Si dice . . . “ raccontare la favola del tordo “

Vuol dire indurre una persona a badare non tanto all'apparenza di una cosa, quanto piuttosto alla sua sostanza. La frase si rifà ad un antico racconto popolare che narra di un giorno d'inverno in cui un cacciatore trovò le sue reti piene di tordi e si accinse pazientemente a staccarli uno per uno dopo aver schiacciato loro la testa, come era in uso nella caccia agli uccelli con la rete. Il freddo era talmente intenso che faceva lacrimare gli occhi del cacciatore. Nel vederlo uno dei tordi disse a un compagno : “Guarda, sta piangendo. Ha compassione di noi !” Ma l'altro ribattè : “Tu gli guardi gli occhi, guardagli piuttosto le mani !”

Si dice . . . “ essere al gancio “

Vuol dire sentirsi molto stanchi, essere quasi allo stremo delle forze. L'origine di tale espressione è sportiva, per la precisione è usata nel gergo ciclistico. Si usa dire infatti che un corridore “è al gancio” nel momento cui, durante lo svolgimento di una gara, costui riesce a malapena a restare accodato agli altri ciclisti che lo precedono, come se ne fosse rimasto al traino con un gancio ; non ha dunque la forza necessaria per aumentare la velocità e superare chi lo precede.

Si dice . . . “ mettersi in lizza “

Vuol dire mettersi in gioco, decidere di partecipare a una competizione, agonistica o figurata. Il termine medioevale lizza indica infatti un tipo di recinto di confine, chiuso da steccati o palizzate, di proprietà terriere o di castelli dove, in caso di assedio, i soldati montavano di guardia in epoca medioevale. Le lizze rappresentavano un rifugio per i combattenti dei tornei e le giostre di quell'epoca ed erano ufficialmente inserite nelle regole dei tornei come luogo dove ripararsi, riprendere fiato, bere e riposarsi. Proprio davanti a questi recinti, prima dell'inizio dei tornei, era consueto il raduno delle squadre o delle formazioni dei partecipanti.

Si dice . . . “ partire in tromba “

Significa prendere il via rapidamente, con uno scatto improvviso, e per estensione lanciarsi in un'impresa con grande entusiasmo e irruenza. Il modo di dire si associa ad altri come “superare in tromba”, ossia superare a tutta velocità.

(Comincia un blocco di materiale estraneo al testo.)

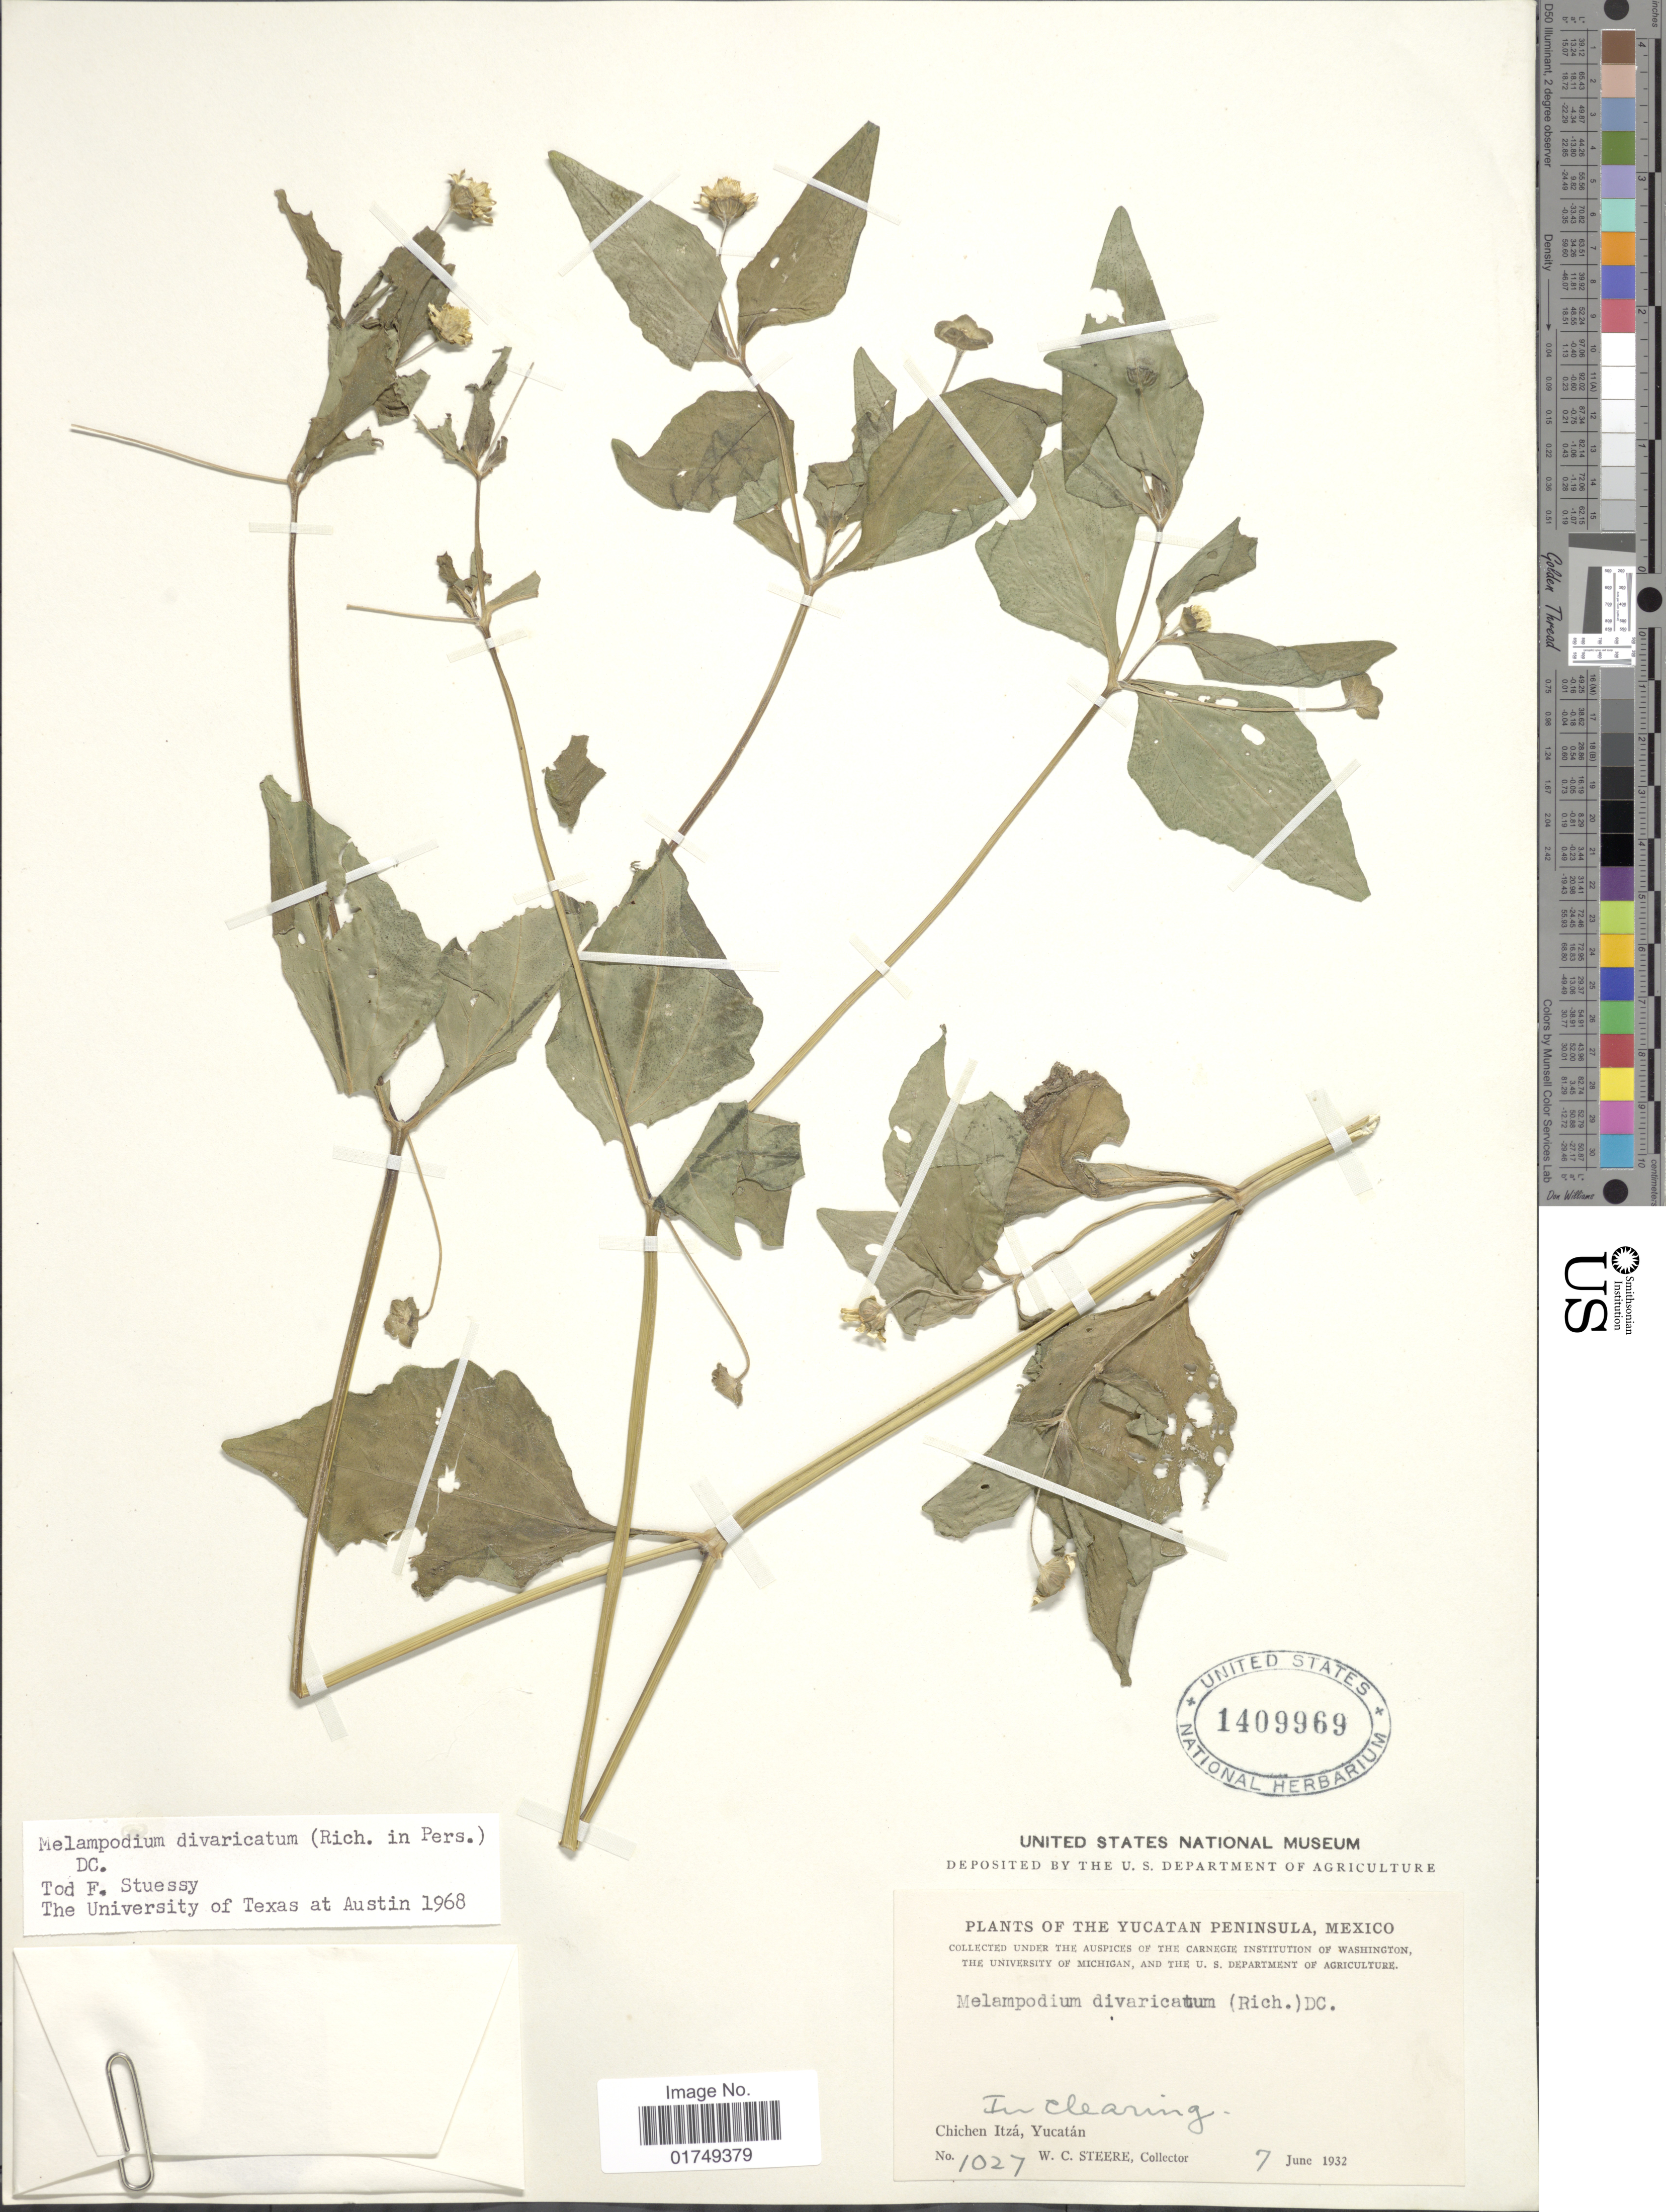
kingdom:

L'immagine di riferimento è al clacson dell'automobile, anticamente chiamato per l'appunto tromba d'auto, il cui utilizzo al tempo dei primi autoveicoli era molto più diffuso di oggi come avviso del proprio sopraggiungere ai pedoni e agli altri veicoli non a motore e quindi assai più lenti nello spostarsi.